Exercise input:
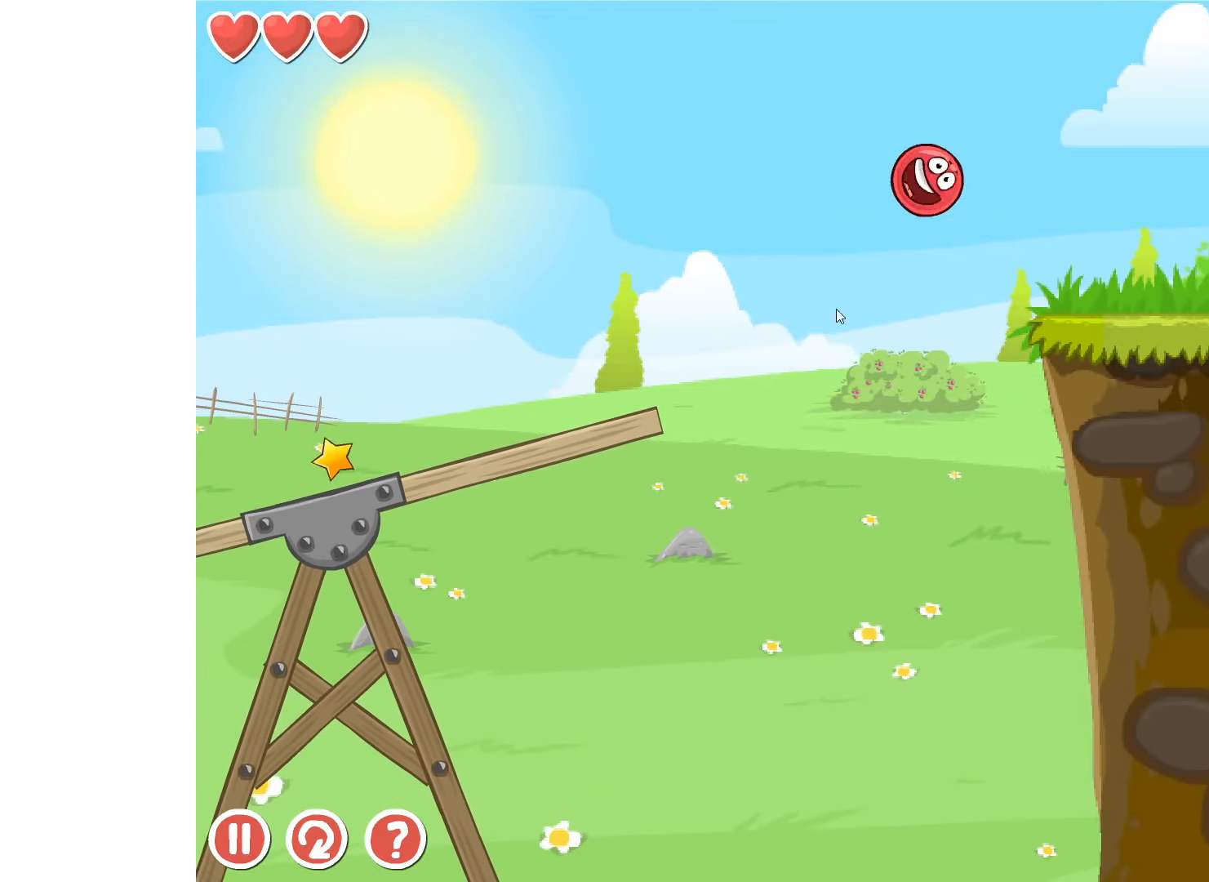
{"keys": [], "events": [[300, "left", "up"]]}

...

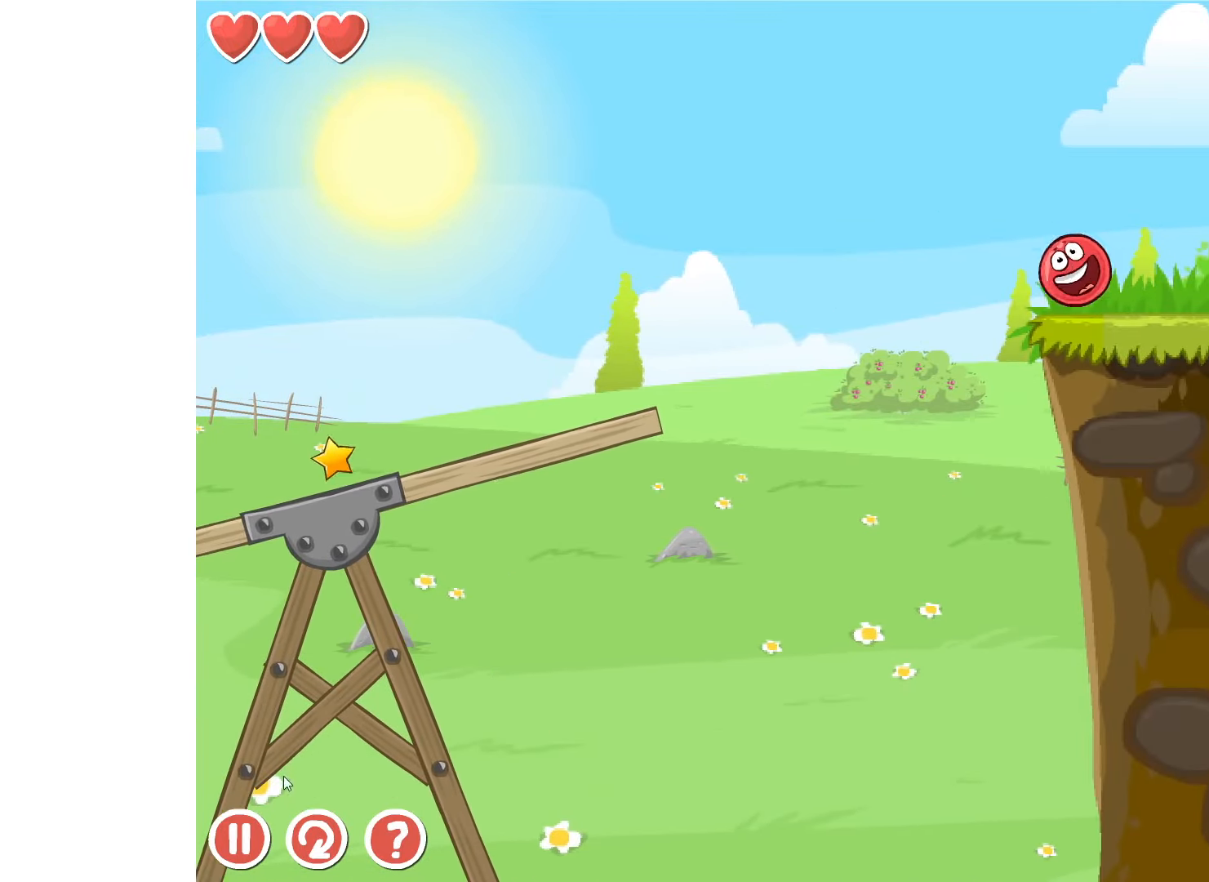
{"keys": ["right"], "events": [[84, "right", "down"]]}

==

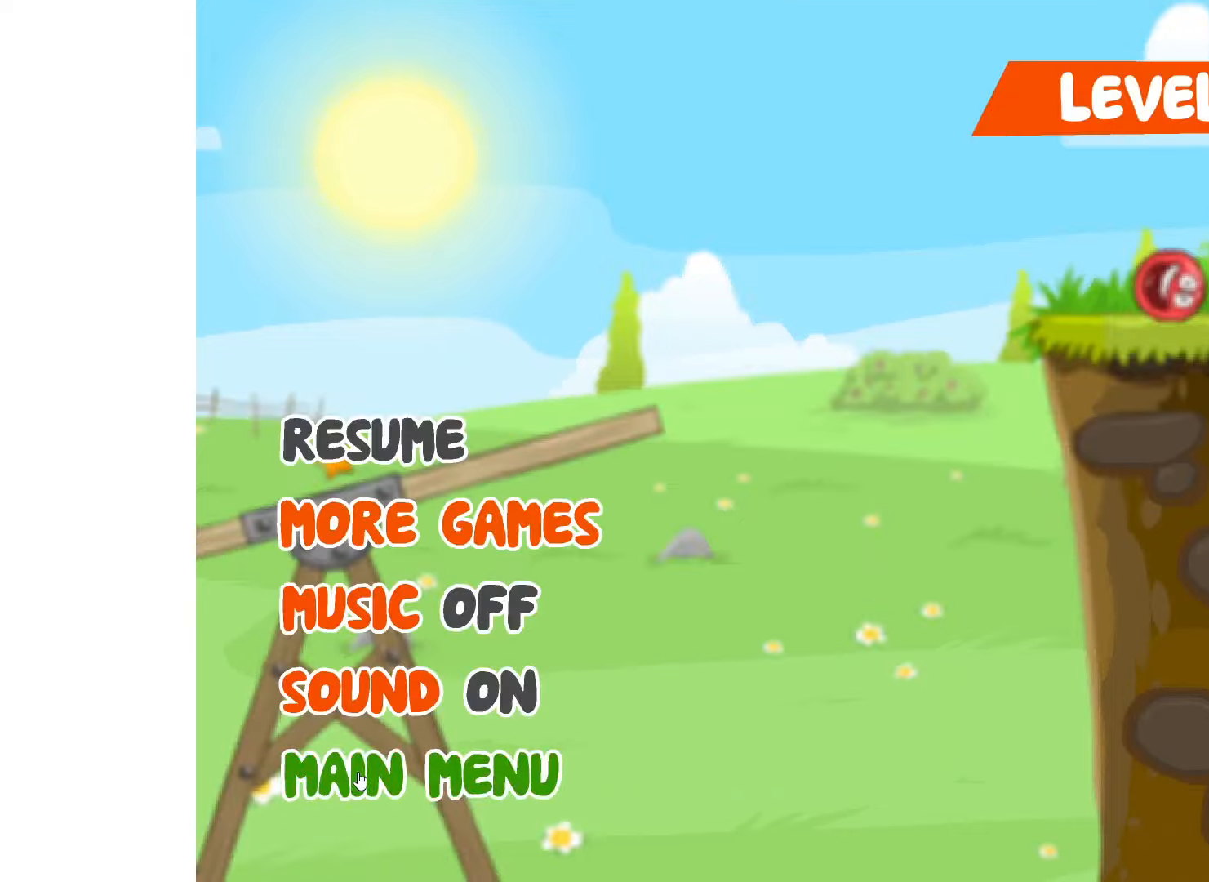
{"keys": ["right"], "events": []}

Task goal: Copy every line of the listing that includes the string "right".

Answer to this problem:
{"keys": ["right"], "events": [[84, "right", "down"]]}
{"keys": ["right"], "events": []}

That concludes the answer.